Russian squirrel pack 'kills dog'

So, a couple of posts ago was some video footage of one of UCB's squirrels. I mentioned how they can be a little on the aggressive side. If you didn't believe me and thought squirrels are just cuter versions of a rat, well here's some anecdotal evidence of a violent streak in these little furry nut biters.
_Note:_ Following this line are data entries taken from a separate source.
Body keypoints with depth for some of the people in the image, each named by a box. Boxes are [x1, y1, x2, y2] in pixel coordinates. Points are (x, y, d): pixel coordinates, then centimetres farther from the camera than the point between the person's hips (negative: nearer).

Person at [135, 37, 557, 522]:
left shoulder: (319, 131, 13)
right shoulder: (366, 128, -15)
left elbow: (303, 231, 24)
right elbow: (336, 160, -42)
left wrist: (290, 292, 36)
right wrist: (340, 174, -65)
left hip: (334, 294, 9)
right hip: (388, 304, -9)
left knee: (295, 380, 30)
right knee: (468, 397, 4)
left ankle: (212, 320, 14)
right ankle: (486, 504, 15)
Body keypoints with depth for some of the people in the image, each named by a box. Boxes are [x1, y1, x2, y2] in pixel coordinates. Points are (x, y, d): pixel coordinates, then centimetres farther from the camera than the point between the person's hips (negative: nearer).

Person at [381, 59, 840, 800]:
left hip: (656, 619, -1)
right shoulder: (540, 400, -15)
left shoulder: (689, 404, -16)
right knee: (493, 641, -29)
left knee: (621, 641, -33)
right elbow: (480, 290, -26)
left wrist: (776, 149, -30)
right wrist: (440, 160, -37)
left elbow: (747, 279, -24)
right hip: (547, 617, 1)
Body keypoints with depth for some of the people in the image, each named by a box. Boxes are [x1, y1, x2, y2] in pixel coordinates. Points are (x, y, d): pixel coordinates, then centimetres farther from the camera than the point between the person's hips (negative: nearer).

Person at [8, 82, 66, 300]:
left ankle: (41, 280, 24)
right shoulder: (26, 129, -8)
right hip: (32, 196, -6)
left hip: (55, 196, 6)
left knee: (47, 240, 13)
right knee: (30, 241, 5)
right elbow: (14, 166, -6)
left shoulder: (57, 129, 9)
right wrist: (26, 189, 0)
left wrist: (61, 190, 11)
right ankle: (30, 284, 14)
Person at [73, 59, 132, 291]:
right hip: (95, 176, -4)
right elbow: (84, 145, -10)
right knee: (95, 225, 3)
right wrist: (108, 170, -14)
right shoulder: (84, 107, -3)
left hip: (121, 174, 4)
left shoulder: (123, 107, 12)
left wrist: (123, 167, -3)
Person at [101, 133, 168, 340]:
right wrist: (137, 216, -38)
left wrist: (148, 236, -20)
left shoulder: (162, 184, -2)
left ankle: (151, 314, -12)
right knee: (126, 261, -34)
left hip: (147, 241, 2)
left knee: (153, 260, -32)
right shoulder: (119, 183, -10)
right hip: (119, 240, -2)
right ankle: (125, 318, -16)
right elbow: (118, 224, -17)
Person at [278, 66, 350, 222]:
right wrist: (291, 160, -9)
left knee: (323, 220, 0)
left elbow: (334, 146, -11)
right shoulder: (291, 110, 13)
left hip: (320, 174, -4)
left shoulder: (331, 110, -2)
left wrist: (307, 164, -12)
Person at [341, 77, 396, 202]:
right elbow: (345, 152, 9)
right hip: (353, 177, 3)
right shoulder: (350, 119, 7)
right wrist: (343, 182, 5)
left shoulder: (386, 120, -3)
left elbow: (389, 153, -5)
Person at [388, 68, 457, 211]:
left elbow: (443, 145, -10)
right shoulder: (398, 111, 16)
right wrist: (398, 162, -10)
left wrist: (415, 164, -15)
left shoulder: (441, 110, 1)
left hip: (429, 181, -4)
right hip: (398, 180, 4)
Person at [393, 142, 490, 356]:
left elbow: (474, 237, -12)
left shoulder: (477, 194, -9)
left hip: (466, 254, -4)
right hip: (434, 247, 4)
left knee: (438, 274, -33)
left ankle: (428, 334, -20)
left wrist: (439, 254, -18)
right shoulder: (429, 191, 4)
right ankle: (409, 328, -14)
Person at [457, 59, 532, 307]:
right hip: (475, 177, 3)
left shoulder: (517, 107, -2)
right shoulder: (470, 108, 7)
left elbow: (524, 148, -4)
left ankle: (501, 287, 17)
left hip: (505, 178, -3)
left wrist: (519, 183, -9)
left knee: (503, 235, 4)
I take the eyewitnesses at their word, but that's me.



Black squirrel (archive)
Local people suggest hunger is driving squirrels to extremes
Squirrels have bitten to death a stray dog which was barking at them in a Russian park, local media report.

Passers-by were reportedly too late to stop the attack by the black squirrels in a village in the far east, which reportedly lasted about a minute.

They are said to have scampered off at the sight of humans, some carrying pieces of flesh.

A pine cone shortage may have led the squirrels to seek other food sources, although scientists are skeptical.

The attack was reported in parkland in the centre of Lazo, a village in the Maritime Territory, and was witnessed by three local people.

A "big" stray dog was nosing about the trees and barking at squirrels hiding in branches overhead when a number of them suddenly descended and attacked, reports say.

"They literally gutted the dog," local journalist Anastasia Trubitsina told Komsomolskaya Pravda newspaper.

"When they saw the men, they scattered in different directions, taking pieces of their kill away with them."

Mikhail Tiyunov, a scientist in the region, said it was the first he had ever heard of such an attack.

While squirrels without sources of protein might attack birds' nests, he said, the idea of them chewing at a dog to death was "absurd".

"If it really happened, things must be pretty bad in our forests," he added.

Komosmolskaya Pravda notes that in a previous incident this autumn chipmunks terrorised cats in a part of the territory.

A Lazo man who called himself only Mikhalich said there had been "no pine cones at all" in the local forests this year.

"The little beasts are agitated because they have nothing to eat," he said.